Created just five years ago, Thrive is a very young firm. It was started by Josh Kushner, who co-founded early social gaming player Vostu and health insurance startup Oscar. It then expanded with the help of other partners like Chris Paik and Will Gaybrick, who are all in their 20s unlike many of their Sand Hill counterparts on the West Coast. In my opinion, I think that their age and humility have helped them connect with scores of younger entrepreneurs.
Kushner and the firm have tried to keep a very low-profile, even as they’ve been able to get in some of the better-known deals of the last five years including Instagram and Twitch. Kushner is soft-spoken and generally media-shy while other partners like Paik have shown up on Secret, asking for anonymous feedback on how the firm can improve.

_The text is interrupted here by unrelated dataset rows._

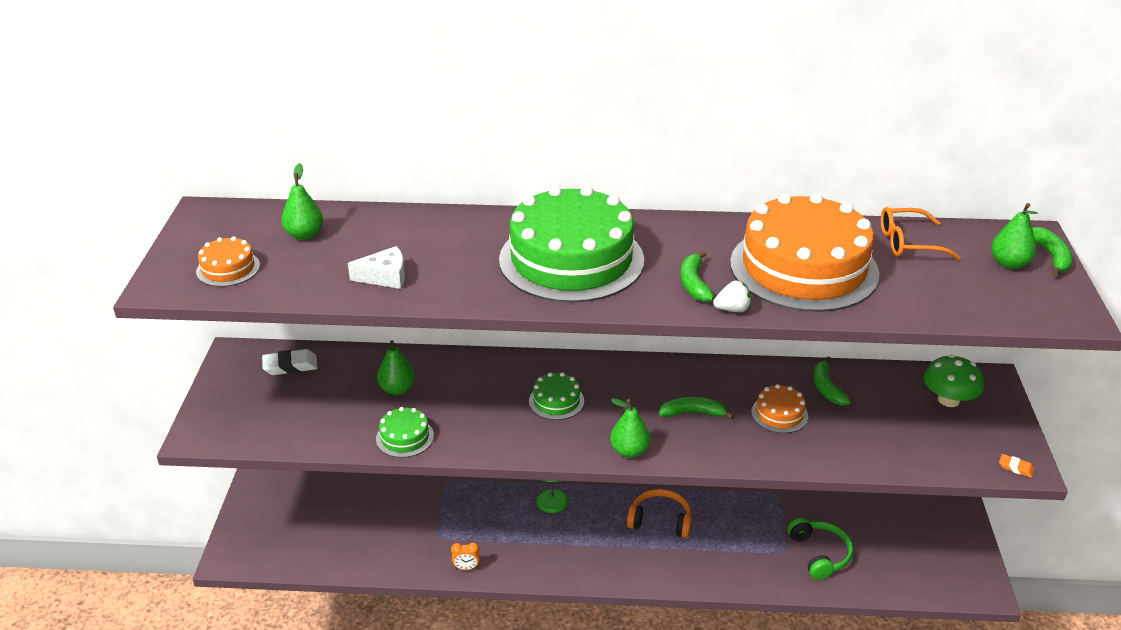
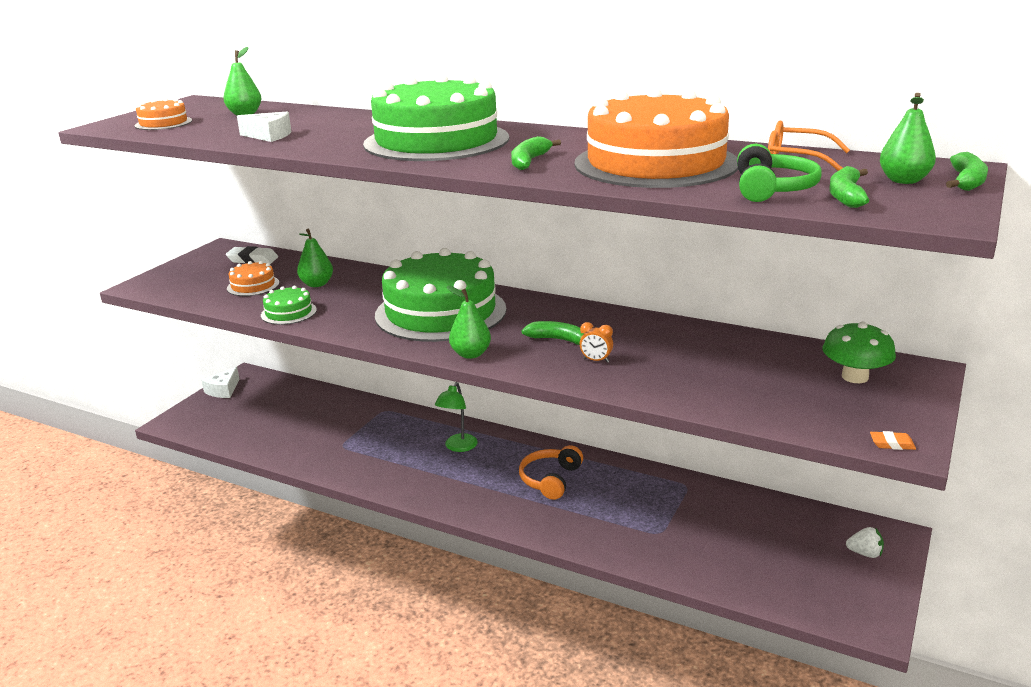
camera: 25 degrees right, 10 degrees down
orange clock [451,542,480,570] -> orange clock moved to [580,322,613,363]
green cake [529,372,584,420] -> green cake [375,248,507,342], size x2.36
orange headphones [627,489,692,538] -> orange headphones turned 105 degrees counterclockwise [519,445,583,500]
white strawberry [713,280,751,312] -> white strawberry moved to [846,527,884,558]
orange cake [751,384,808,433] -> orange cake moved to [227,261,279,296]
green headphones [788,518,853,580] -> green headphones moved to [737,144,822,202]
green banana [814,357,851,406] -> green banana moved to [829,166,869,208]
orange eraser [999,454,1034,478] -> orange eraser turned 45 degrees counterclockwise [870,431,916,450]
none -> white cheese [201,367,239,398]

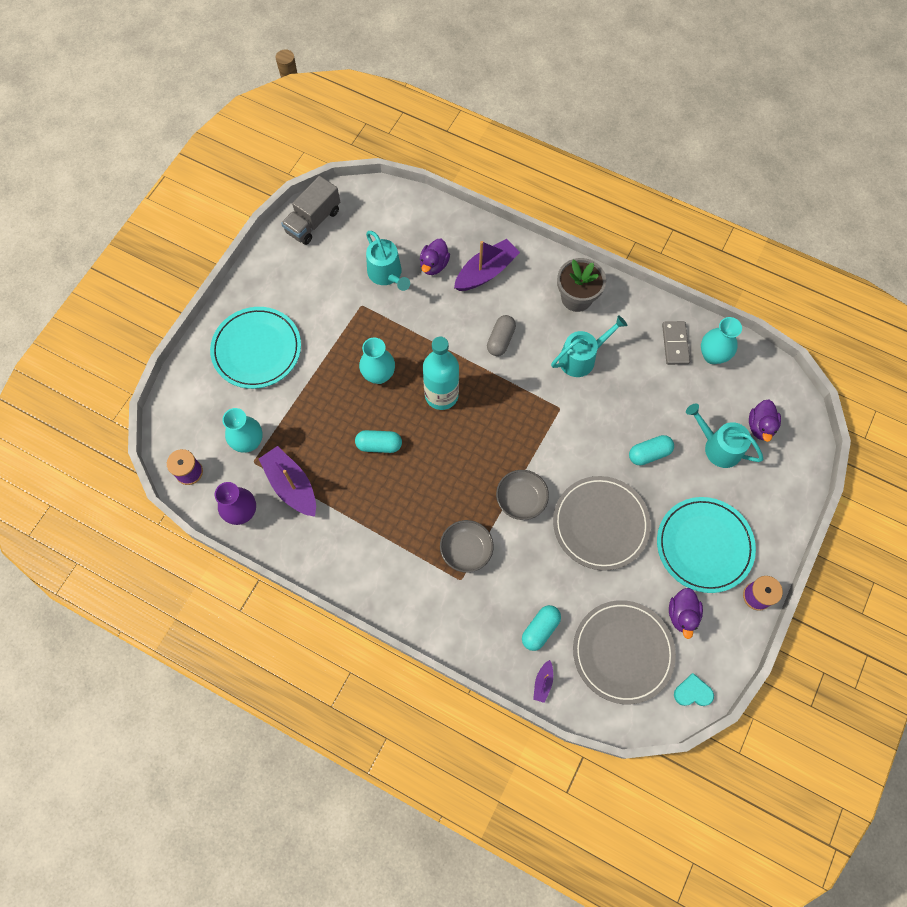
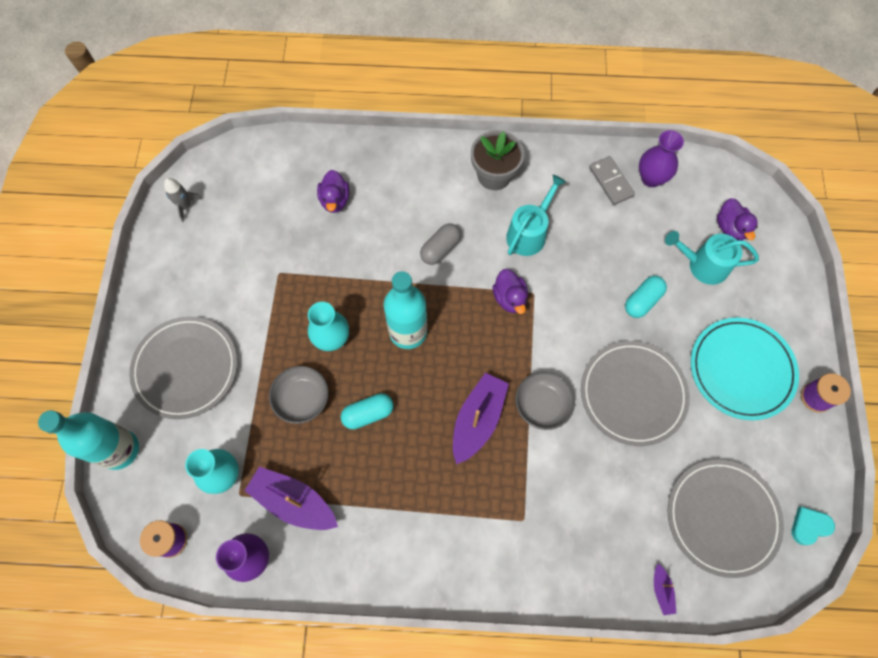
camera: 25 degrees left, 0 degrees up
turquoise plate [210,307,301,389] -> grey plate [129,316,237,419]
grey truck [281,176,340,245] -> grey rocket [164,178,202,222]
turquoise watering can [366,231,410,291] -> none
grey bowl [440,520,494,573] -> grey bowl moved to [269,366,328,424]
purple boat [454,239,520,291] -> purple boat moved to [453,373,509,464]
grey capsule [487,315,516,356] -> grey capsule turned 45 degrees clockwise [420,223,461,265]
turquoise capsule [522,605,561,651] -> none
purple duck [669,588,703,639] -> purple duck moved to [492,269,528,314]
turquoise vase [701,317,742,364] -> purple vase [639,130,684,187]
none -> turquoise bottle [38,410,139,470]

Those wins and that style have helped the firm increase its fund size and clout. Current LPs include Princeton University and the Wellcome Trust, along with several other institutional investors and universities. More recent deals include Harry’s, the men’s shaving service, and Spring, a mobile shopping service from David and Alan Tisch. They’ve been staunch supporters of the New York startup scene and their offices have even been co-located in the same building with companies like Oscar along with General Catalyst Partners down in SoHo.
While other firms like Benchmark have stuck to a consistent fund size, Thrive has grown to whatever size the firm believes it can deploy well.